### Required action
Please return each entry exactly as it appears, but not the pictures.

[Document layout detection data]
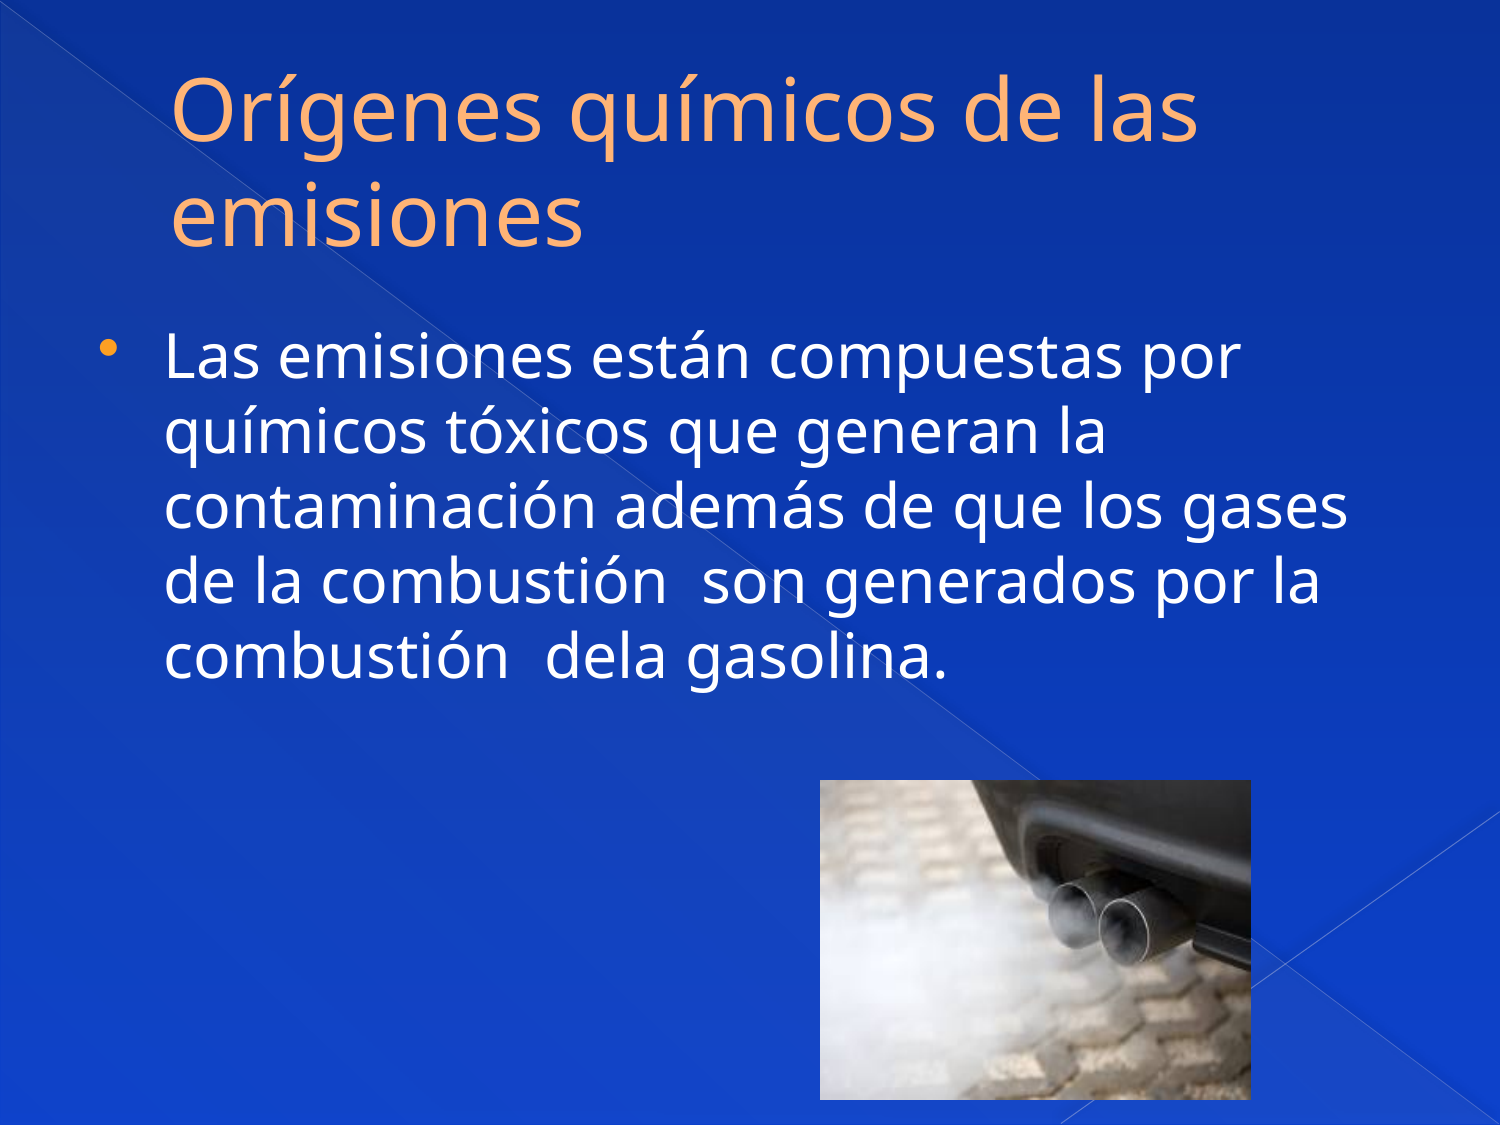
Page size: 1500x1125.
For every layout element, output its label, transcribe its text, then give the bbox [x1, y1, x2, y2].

list Las emisiones están compuestas por químicos tóxicos que generan la contaminación además de que los gases de la combustión son generados por la combustión dela gasolina. [75, 308, 1425, 1059]
title Orígenes químicos de las emisiones [75, 43, 1425, 274]
picture [820, 780, 1251, 1101]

### Written solution
Page size: 1500x1125.
For every layout element, output its label, transcribe its text, then give the bbox [x1, y1, x2, y2].

list Las emisiones están compuestas por químicos tóxicos que generan la contaminación además de que los gases de la combustión son generados por la combustión dela gasolina. [75, 308, 1425, 1059]
title Orígenes químicos de las emisiones [75, 43, 1425, 274]
picture [820, 780, 1251, 1101]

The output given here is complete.